I am reading Pierre Samuel's Algebraic Theory of Numbers. I get stuck at an equality within the proof of Proposition 3 of Section 2.7. The statement of the proposition is as follows:
Proposition 3. Let $\mathbb{K}$ be a field that is either finite or of characteristic zero. Let $\mathbb{L}$ be an extension of finite degree $n$ of $\mathbb{K}$, and let $\sigma_{1},\sigma_{2},\cdots,\sigma_{n}$ be the $n$ distinct $\mathbb{K}$-isomorphisms of $\mathbb{L}$ into an algebraically closed field $\mathbb{F}$ containing $\mathbb{K}$. If $(x_{1},x_{2},\cdots,x_{n})$ is a base for $\mathbb{L}$ over $\mathbb{K}$, then $$D(x_{1},x_{2},\cdots,x_{n})=\det(\sigma_{i}(x_{j}))^{2}\neq0$$ where $D(x_{1},x_{2},\cdots,x_{n})$ is the discriminant.

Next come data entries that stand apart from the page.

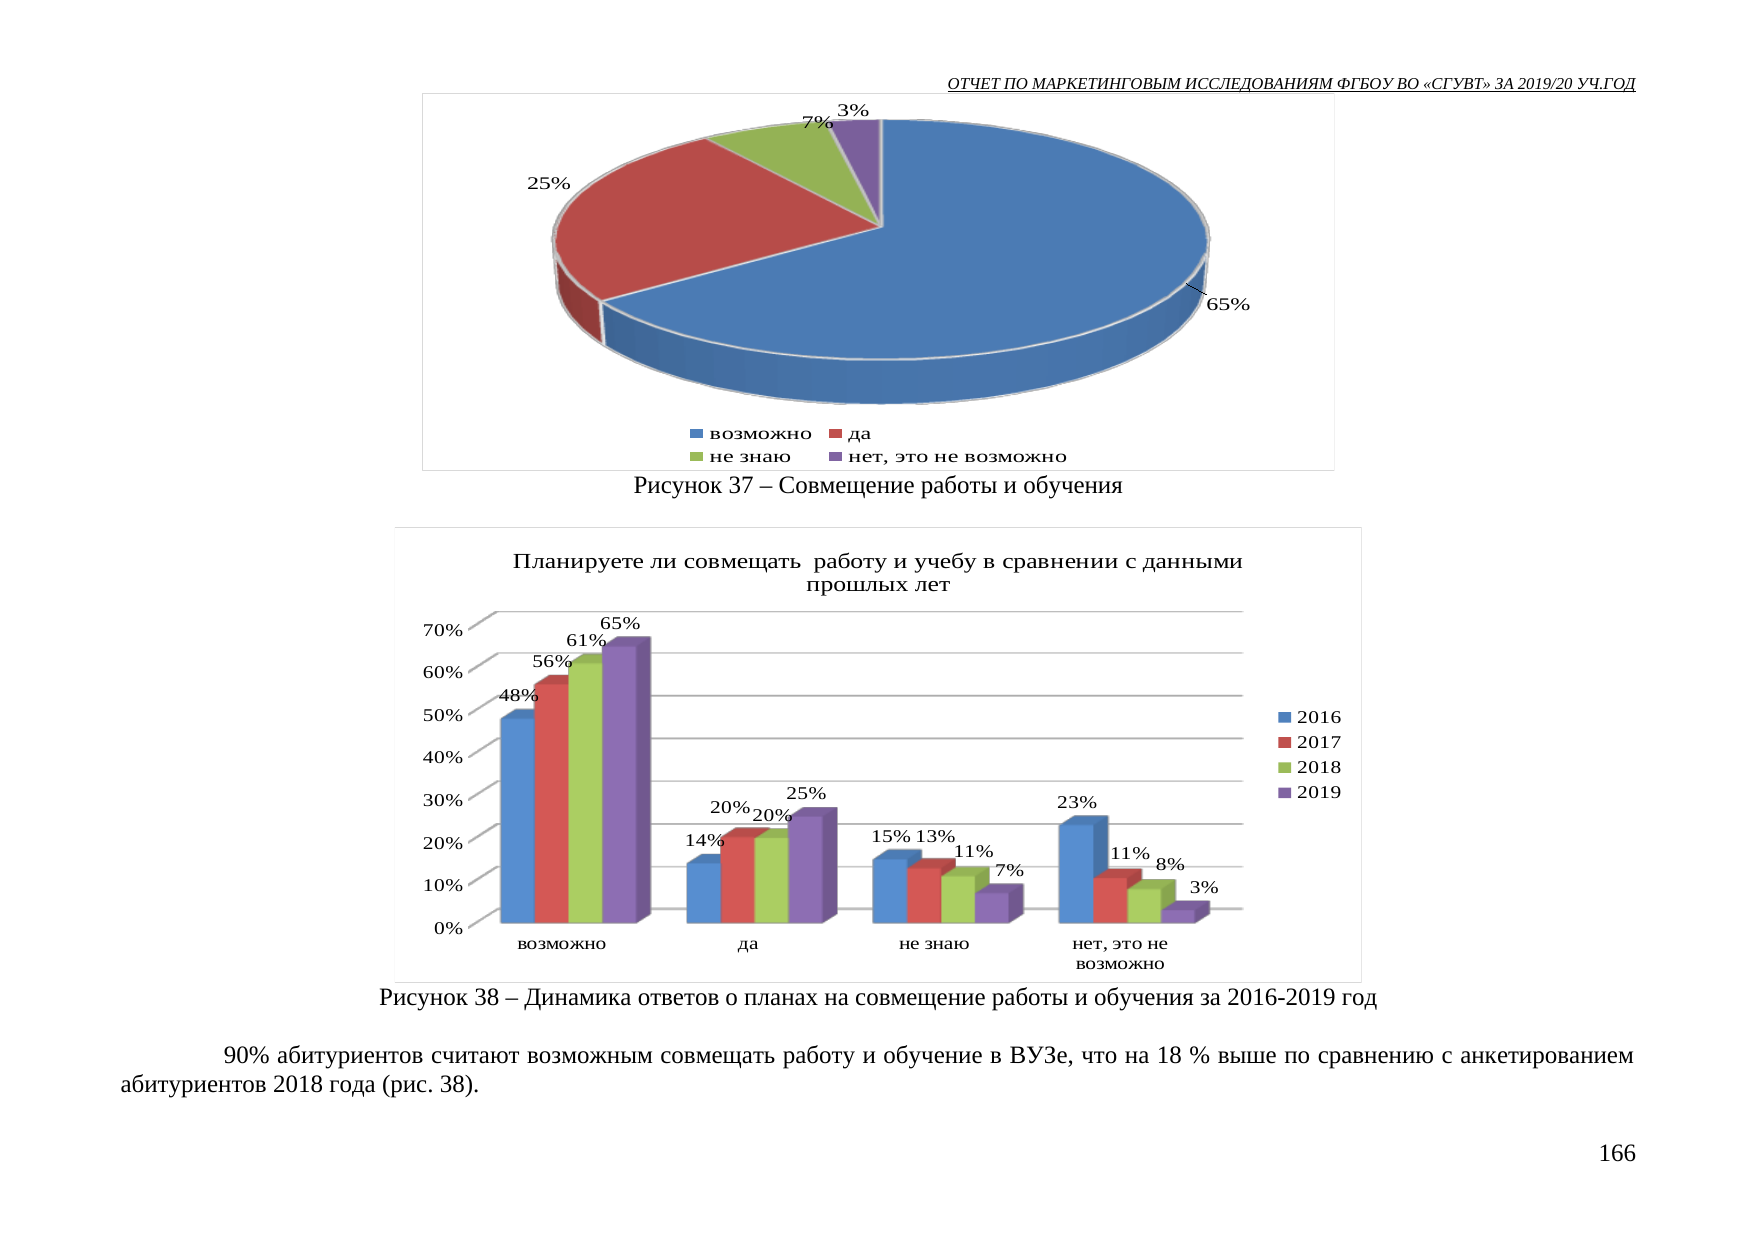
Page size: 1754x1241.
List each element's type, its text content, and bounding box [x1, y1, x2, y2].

text Рисунок 38 – Динамика ответов о планах на совмещение работы и обучения за 2016-2019 год [120, 982, 1636, 1011]
text Рисунок 37 – Совмещение работы и обучения [120, 470, 1636, 499]
text 90% абитуриентов считают возможным совмещать работу и обучение в ВУЗе, что на 18 % выше по сравнению с анкетированием абитуриентов 2018 года (рис. 38). [120, 1040, 1636, 1097]
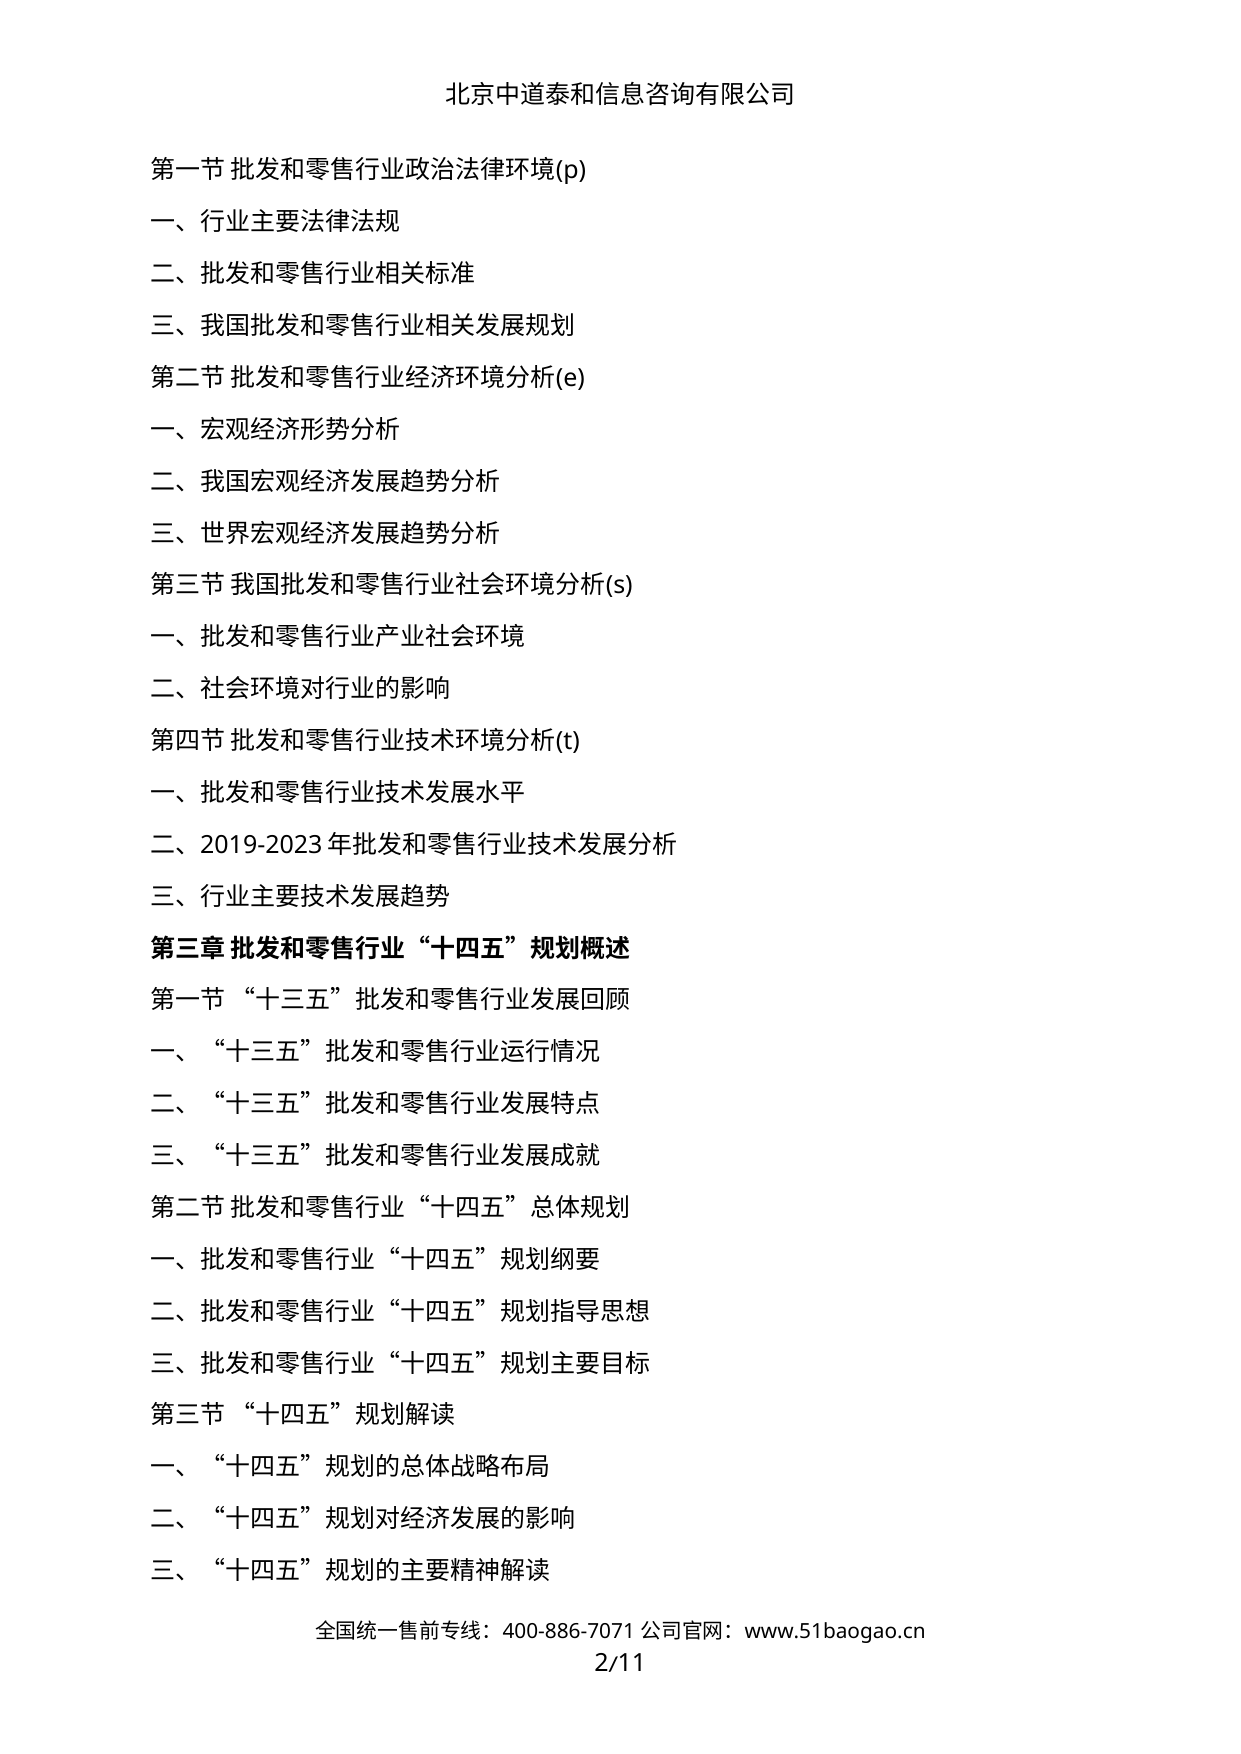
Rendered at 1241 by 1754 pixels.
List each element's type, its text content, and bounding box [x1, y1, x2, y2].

text 二、2019-2023年批发和零售行业技术发展分析 [150, 824, 1090, 861]
text 第二节 批发和零售行业经济环境分析(e) [150, 357, 1090, 394]
text 三、批发和零售行业“十四五”规划主要目标 [150, 1343, 1090, 1379]
text 三、“十三五”批发和零售行业发展成就 [150, 1136, 1090, 1172]
text 三、“十四五”规划的主要精神解读 [150, 1551, 1090, 1587]
text 第三节 我国批发和零售行业社会环境分析(s) [150, 565, 1090, 601]
text 一、“十四五”规划的总体战略布局 [150, 1447, 1090, 1483]
text 一、批发和零售行业技术发展水平 [150, 772, 1090, 809]
text 一、宏观经济形势分析 [150, 409, 1090, 446]
text 二、批发和零售行业相关标准 [150, 254, 1090, 290]
text 一、批发和零售行业产业社会环境 [150, 617, 1090, 653]
text 三、我国批发和零售行业相关发展规划 [150, 306, 1090, 342]
text 三、行业主要技术发展趋势 [150, 876, 1090, 912]
text 一、批发和零售行业“十四五”规划纲要 [150, 1239, 1090, 1276]
text 一、“十三五”批发和零售行业运行情况 [150, 1032, 1090, 1068]
text 一、行业主要法律法规 [150, 202, 1090, 238]
text 二、我国宏观经济发展趋势分析 [150, 461, 1090, 497]
text 二、“十四五”规划对经济发展的影响 [150, 1499, 1090, 1535]
text 二、“十三五”批发和零售行业发展特点 [150, 1084, 1090, 1120]
text 二、批发和零售行业“十四五”规划指导思想 [150, 1291, 1090, 1327]
text 第一节 批发和零售行业政治法律环境(p) [150, 150, 1090, 186]
text 二、社会环境对行业的影响 [150, 669, 1090, 705]
text 第三章 批发和零售行业“十四五”规划概述 [150, 928, 1090, 964]
text 第二节 批发和零售行业“十四五”总体规划 [150, 1187, 1090, 1224]
text 第三节 “十四五”规划解读 [150, 1395, 1090, 1431]
text 三、世界宏观经济发展趋势分析 [150, 513, 1090, 549]
text 第四节 批发和零售行业技术环境分析(t) [150, 721, 1090, 757]
text 第一节 “十三五”批发和零售行业发展回顾 [150, 980, 1090, 1016]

The proof starts with the definition of discriminant: $$D(x_{1},x_{2},\cdots,x_{n})=\det(\operatorname{Tr}_{\mathbb{L}/\mathbb{K}}(x_{i}x_{j})).$$ The following equality confuses me: $$\det(\operatorname{Tr}_{\mathbb{L}/\mathbb{K}}(x_{i}x_{j}))=\det(\sum_{k=1}^{n}\sigma_{k}(x_{i}x_{j})).$$
I want to ask the following two questions:
1) I don't really understand how we reach the equality $$\det(\operatorname{Tr}_{\mathbb{L}/\mathbb{K}}(x_{i}x_{j}))=\det(\sum_{k=1}^{n}\sigma_{k}(x_{i}x_{j})).$$
My current guess is to use the following: For each element $y\in\mathbb{L}$, let $p(x)$ be the minimal polynomial of $y$ over $\mathbb{K}$. Then $$p(x)^{\frac{n}{deg(p)}}=(x-\sigma_{1}(y))(x-\sigma_{2}(y))\cdots(x-\sigma_{n}(y))$$
Is this statment true? And why is it true or false?
If this is true, then I can get: $$\operatorname{Tr}_{\mathbb{L}/\mathbb{K}}(x_{i}x_{j})=\sum_{k=1}^{n}\sigma_{k}(x_{i}x_{j})$$ as desired.
2) In the paragraph following the proof of this proposition, the author wrote
The relation $D(x_{1},x_{2},\cdots,x_{n})\neq0$ means that the bilinear form $(x,y)\mapsto \operatorname{Tr}_{\mathbb{L}/\mathbb{K}}(xy)$ is non-degenerate.
Why is this the case?